Field Stratigraphy in the Guadalupe Mountains
(listed as 8801-10 ‘Seminar in Sedimentology’)
- Instructor: Dr. Derek Sawyer
- Credits: 2
- Day/Time: Weekly meetings during the semester (TBD optimized based on student availability)
- Field Trip Dates: TBD, Approximately 7 days in late April or Early May but again optimized based on student schedules.
- Enrollment: Course will be capped at 10 students for costs/logistics related to the field trip. If you are interested, contact Dr. Derek Sawyer (sawyer.144@osu.edu) as soon as possible and communicate your availability to meet each week during the semester for 1 hr, 50 minutes.

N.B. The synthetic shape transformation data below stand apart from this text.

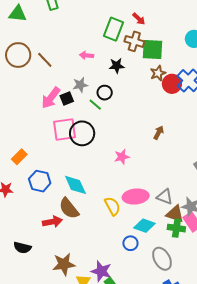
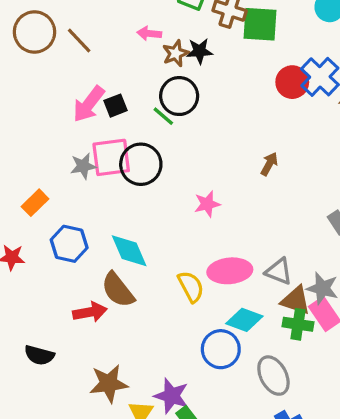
brown star: (158, 73) -> (176, 53), moved
gray star: (80, 85) -> (83, 166), moved
black circle: (105, 93) -> (179, 96), size x1.5
blue circle: (130, 243) -> (221, 349), size x1.5

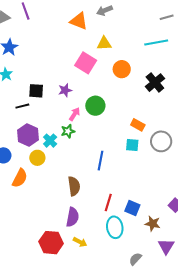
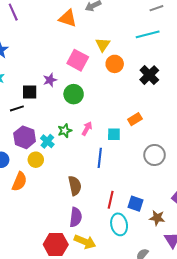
yellow triangle: (104, 43) -> (103, 45), moved, turned -49
purple star: (65, 90) -> (50, 80), moved
green circle: (95, 106) -> (74, 94), moved
pink arrow: (75, 114) -> (87, 129), moved
orange rectangle: (138, 125) -> (135, 119), turned -56
gray circle: (161, 141) -> (154, 155), moved
cyan square: (132, 145) -> (114, 134), moved
yellow arrow: (80, 242) -> (85, 242), size x1.5

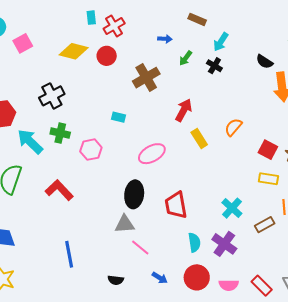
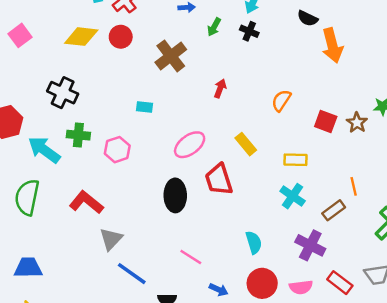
black cross: (52, 96) -> (63, 93), turned -30
red arrow: (184, 110) -> (220, 88), size x0.7
yellow rectangle: (199, 138) -> (246, 144), moved
yellow rectangle: (268, 179) -> (295, 160), moved
red trapezoid: (176, 205) -> (219, 180), moved
gray triangle: (125, 224) -> (111, 239), moved, turned -35
purple cross: (224, 244) -> (310, 245), moved
blue line: (69, 254) -> (132, 274), moved, turned -36

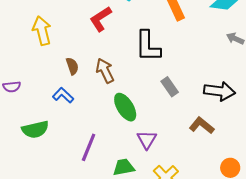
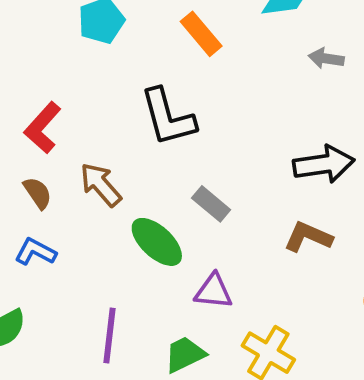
red L-shape: (101, 19) -> (43, 128), moved
gray rectangle: (170, 87) -> (211, 204), moved
purple triangle: (147, 140) -> (214, 291), turned -40

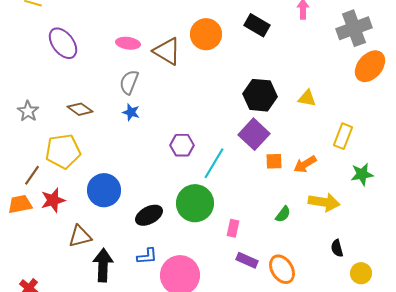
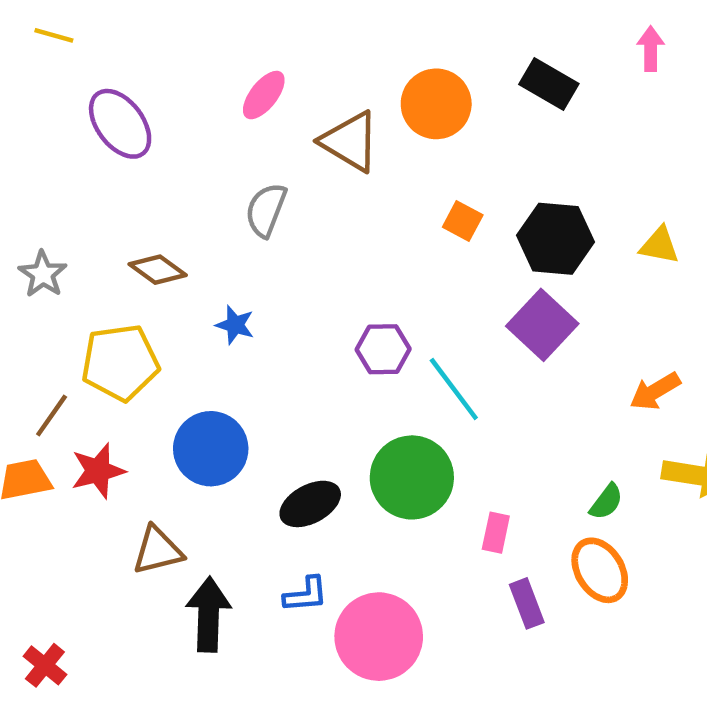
pink ellipse: (128, 43) -> (264, 95), moved, turned -60
blue star: (131, 112) -> (235, 325), moved
orange square: (274, 161) -> (463, 221), moved, turned 30
cyan line: (214, 163) -> (454, 389), turned -68
purple rectangle: (247, 260) -> (527, 603), turned 45
orange ellipse: (282, 269) -> (600, 570), moved

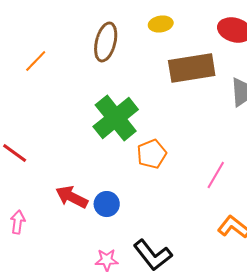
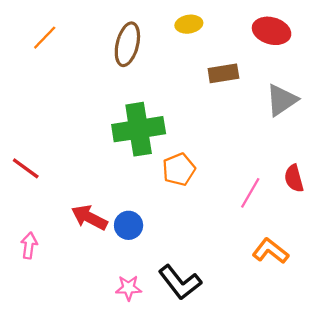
orange line: (36, 61) -> (45, 38), moved
brown rectangle: (192, 68) -> (223, 73), size x0.6
green cross: (116, 118) -> (139, 129), turned 30

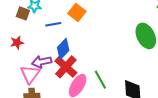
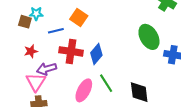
red star: (17, 43) -> (31, 51), moved
blue diamond: (63, 49) -> (96, 54), moved
red cross: (66, 67) -> (71, 51), moved, turned -30

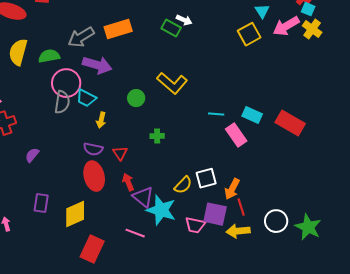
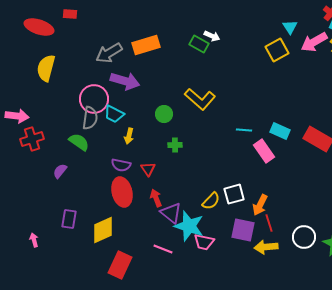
green semicircle: (49, 56) -> (79, 142), moved, turned 45
green cross: (157, 136) -> (175, 145), moved
pink trapezoid: (195, 225) -> (204, 242), moved

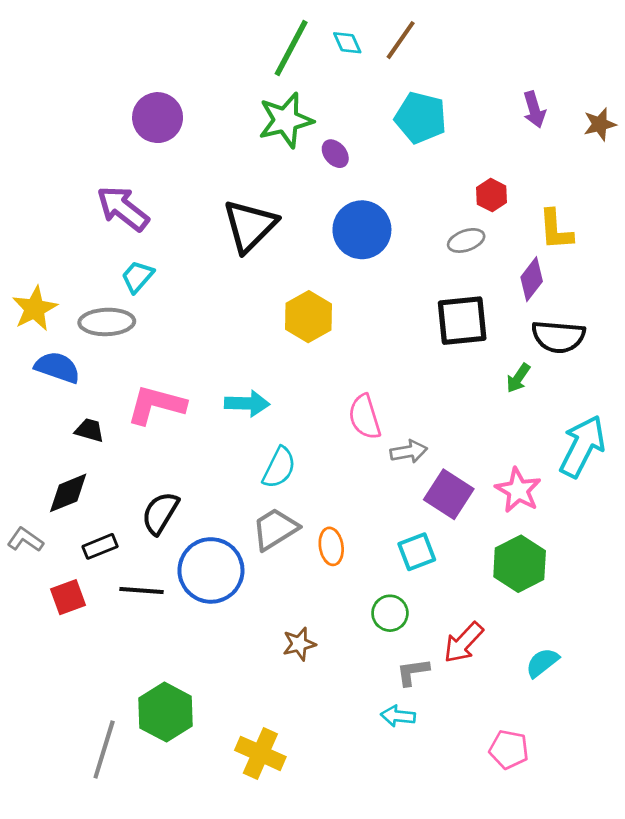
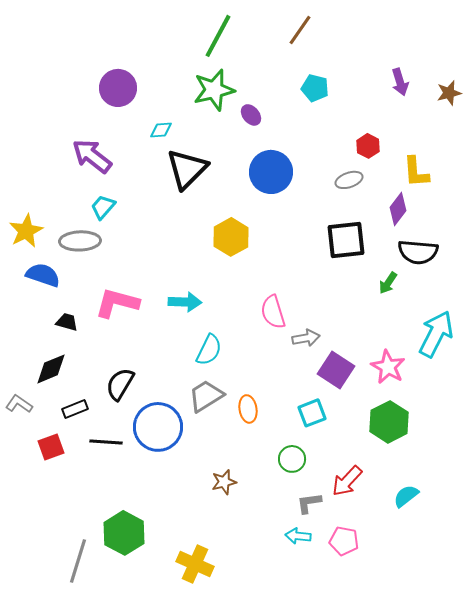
cyan diamond: (347, 43) -> (161, 130), moved, turned -70
cyan pentagon: (421, 118) -> (315, 88), size x0.7
pink pentagon: (509, 749) -> (344, 541), moved

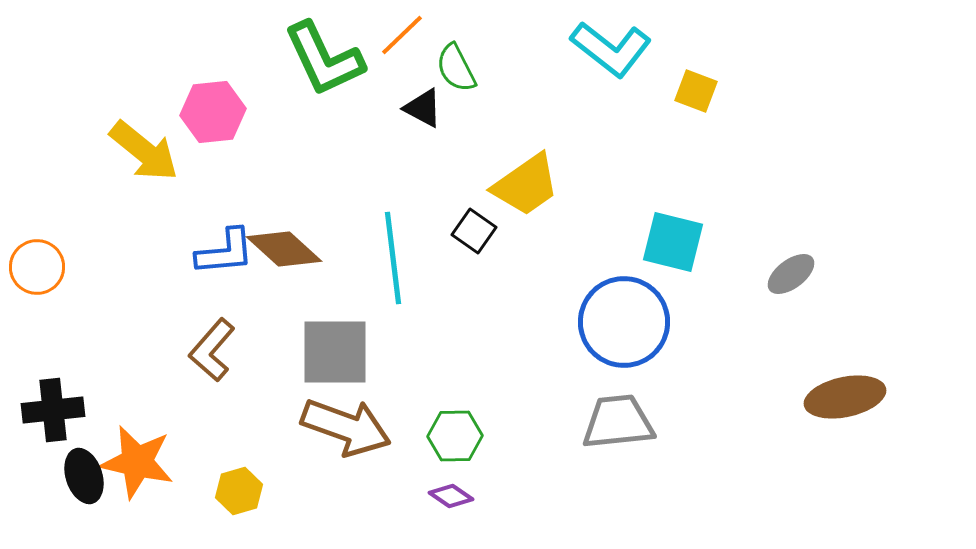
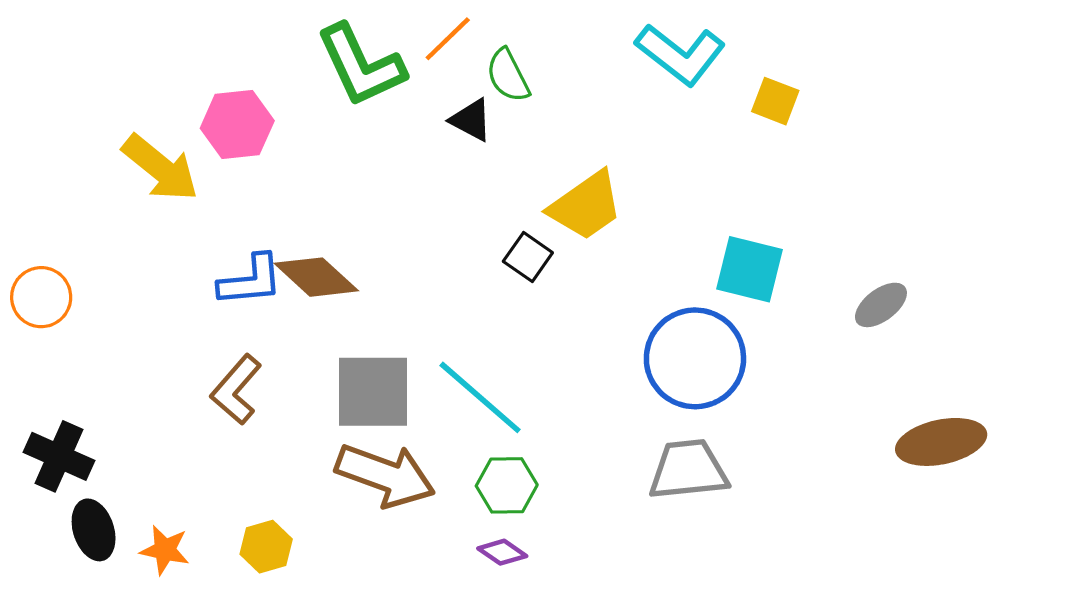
cyan line: (393, 258) -> (480, 397), moved, turned -42
black cross: (53, 410) -> (59, 456), turned 30
orange star: (137, 462) -> (165, 550), moved, size x0.6

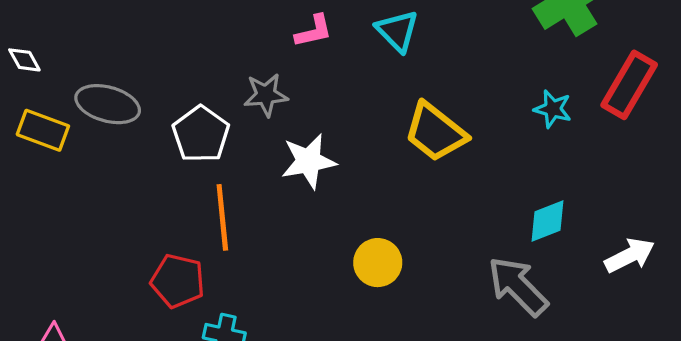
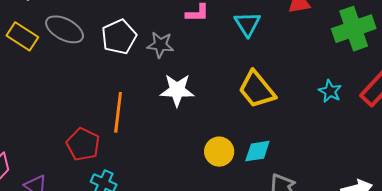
white pentagon: (201, 134) -> (119, 37), moved
cyan diamond: (548, 221) -> (257, 151), moved
yellow circle: (378, 263) -> (219, 152), moved

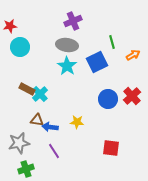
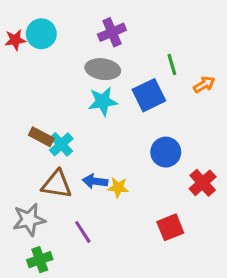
cyan circle: (20, 47) -> (41, 34), moved
cyan star: (67, 66) -> (103, 101), turned 30
red cross: (132, 96) -> (203, 183), moved
brown triangle: (37, 120) -> (57, 184), size x1.5
blue arrow: (50, 127) -> (95, 181), moved
red square: (111, 148) -> (170, 227), turned -30

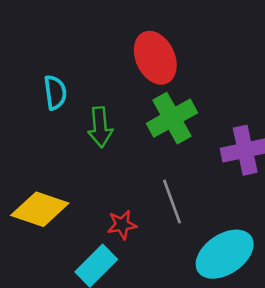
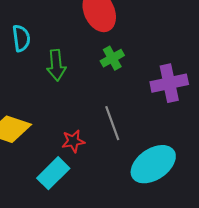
green cross: (172, 118) -> (112, 58), size x0.6

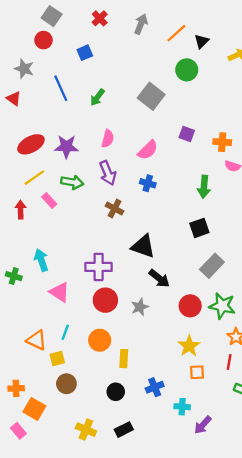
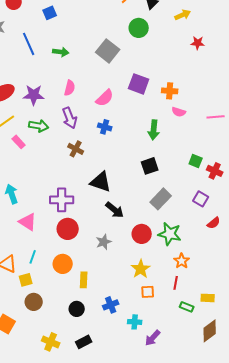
green arrow: (97, 97) -> (61, 52), turned -119
purple square: (187, 134) -> (139, 84), size x1.5
gray star: (140, 307) -> (104, 242), moved

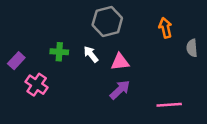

This course is an opportunity to study carbonate and siliciclastic sedimentary systems highlighted by a field trip to the natural laboratory of the Guadalupe Mountains in west Texas. The Guadalupe Mountains provide outstanding continuous exposure of a wide spectrum of carbonate and siliciclastic environments across a shelf-to-basin transect. During the semester, students will lead presentations and discussion of carbonate environments, deepwater siliciclastic environments, and the geology of Guadalupe Mountains. In the field, students will measure sections, interpret depositional environments, and synthesize observations at multiple locations to infer paleogeographic evolution. It will be very helpful if the student has an upper level undergraduate course in sed/strat depositional environments but students from a range of subdisciplines are encouraged to participate. We will develop fundamental field skills and gain a broad understanding of the evolution of an Upper Permian carbonate platform and reef complex in a classic geologic area.
Student Quotes:
- “This trip provided an excellent opportunity to see both the stratal geometry and lithological patterns of depositional sequences in one region (and even at single outcrops!), helping expand my understanding of sequence stratigraphy in mixed clastic-carbonate environments.”
- “The Guadalupe Mts region is a textbook case study of sequence stratigraphy. In locations like Last Chance Canyon, we were able to walk along exposed facies and study the sequence stratigraphy in person, which really helped to illuminate concepts that were harder to grasp in theory.”
- “The best part of this trip is simply being able to put my finger on Sequence Boundaries (SBs). It is just spectacular!”
- “My favorite part of the trip was in Bone Canyon, where we saw amazing angular unconformities, channel scours, breccias, and deformed sandstones in close proximity.”
- “As a professional geologist, continuing to take field courses like this is invaluable to me. The mixed carbonate-siliciclastic deposits exposed in the Guadalupe Mountains provided excellent analogues to rocks that are not as well exposed here in the Midwest. It’s great to bring new knowledge back with me and apply the concepts I studied on this trip to my research in Ohio.